Predicting Movie Ratings Prior to being Released

What factors determine a high-rating for a movie? This analysis investigates features that can predict whether a movie will be a high or low rating prior to being released. Under this scenario, there is a market where streaming services can buy movies prior to being released, essentially buying low before the movie’s performance is realized. If the transaction costs are high, then the optimal move would be to limit Type I error, that is minimizing false positives. False Positives are when the model predicts an outcome (such as True/1) when it is not (False/0). This is analogous to buying “lemons”. If the transaction costs are low, then minimizing Type II error (False Negatives) would be the strategy. False Negatives are when the model predicts False/0 when it is actually True/1. This scenario will fall under the former category, minimizing Type I error.

Using code to scrape IMDB website, movies will be scraped to collect information about the movies. Another scrape will go to each movie’s url on IMDB to scrape budget, production companies, creators etc.. The code for the main scrape came from Amer Shalan, which can be found [here

The jupyter notebook can be found here.

Data

The main scrape was for approximately 10,000 movies, and then it was filtered by movies released in the year 2000 and later. Then those movies were scraped to collect information on budget, rating, production companies, and creators. Only those movies with positive budgets will be used in the model.

The features used in the models are:

  • Runtime
  • Budget
  • Actors
  • Directors
  • Genres
  • Source (Screenplay/Novel)

The next section will talk about feature engineering

Feature Engineering

Actors

Actors were binned into the following categories: super actors, top actors, mid actors, bottom actors. In this first iteration, the above will be used. In later iterations, time effects need to be involved, because a top actor in early 2000s, but not necessarily the top actor now. Leonardo DiCaprio is a top actor now, but not in the early 2000s.

Directors

Directors were binned into the following categories: Super Director, Top Director, Mid Director. In this iteration, the above will be used. In the later iterations, time effects will need to be involved just like for actors.

Production Companies

Production Companies was binned into Big Six or not.
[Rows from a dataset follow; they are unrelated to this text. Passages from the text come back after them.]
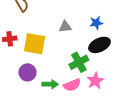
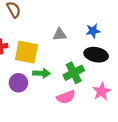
black ellipse: (99, 45) -> (96, 55), turned 35
pink star: (95, 81) -> (102, 91), moved
green arrow: (50, 84) -> (41, 73), moved

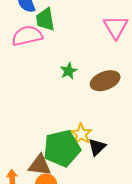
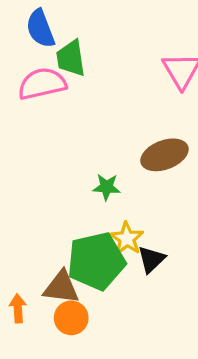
green star: (69, 71) -> (106, 187), moved, turned 30

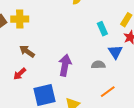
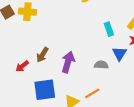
brown arrow: (27, 51) -> (42, 55), moved, turned -98
orange line: (108, 92) -> (92, 93), moved

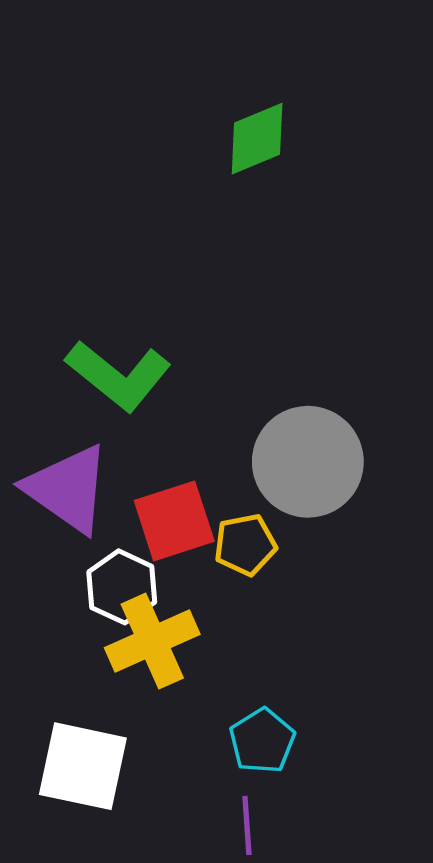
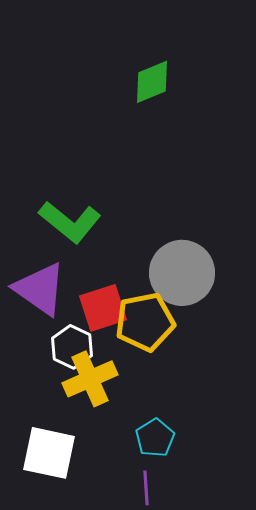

The Big Six companies are:

  • Warner Bros.
  • Columbia Pictures (Sony)
  • Walt Disney Studios
  • Universal
  • Paramount
  • Twentieth Century Fox

Novel/Screenplay

Movies were binned into:

  • Novel
  • Screenplay

There were other types such as books and comics.

Genre

There were many genres such as Drama, Comedy, Action, Adventure, Thriller etc… Many overlapped, so the two dominant genres were used:

  • Drama
  • Comedy

The other genres were all grouped together, and omitted.

Models

  • Decision Tree

  • Random Forest

  • Extra Trees

  • Gradient Boosting

Results

Iterating through ratings between 6.4 (median and mean) and 8.0, it was found that 7.4 resulted in the highest precision for Random Forest Model. At a rating of 7.1, the Random Forest model has a slightly worse precision and a higher recall score, but also that is the rating where Gradient Boosting model precision score is maximized. Depending on whether minimizing Type I or Type II error is the goal, different ratings might be used to split. Since Type I error is going to be minimized, rating will be split at 7.1.

Random Forest Model

Since the goal is to minimize Type I error, so the split between high rating and low rating will be 7.1. The following are the results:

Random Forest Model

Random Forest Model

Gradient Boosting Model

Since the goal is to minimize Type I error, so the split between high rating and low rating will be 7.1. The following are the results:

Gradient Boosting Model

Gradient Boosting Model

In both models, runtime, budget, and year were the top three most important features. The next several features involve actors and directors. Budget and Big Six production companies might be correlated as the Big Six production companies generally have higher budget than non Big-Six production companies.

Conclusion

Gradient Boosting precision score results in 0.81. This is by far the best score with the result being to minimize Type I error. Random Forest gave an precision score of 0.72. In order for this analysis is more robust, directors and actors need to be re-evaluated because actor and director rankings change over the years. That would be the next steps.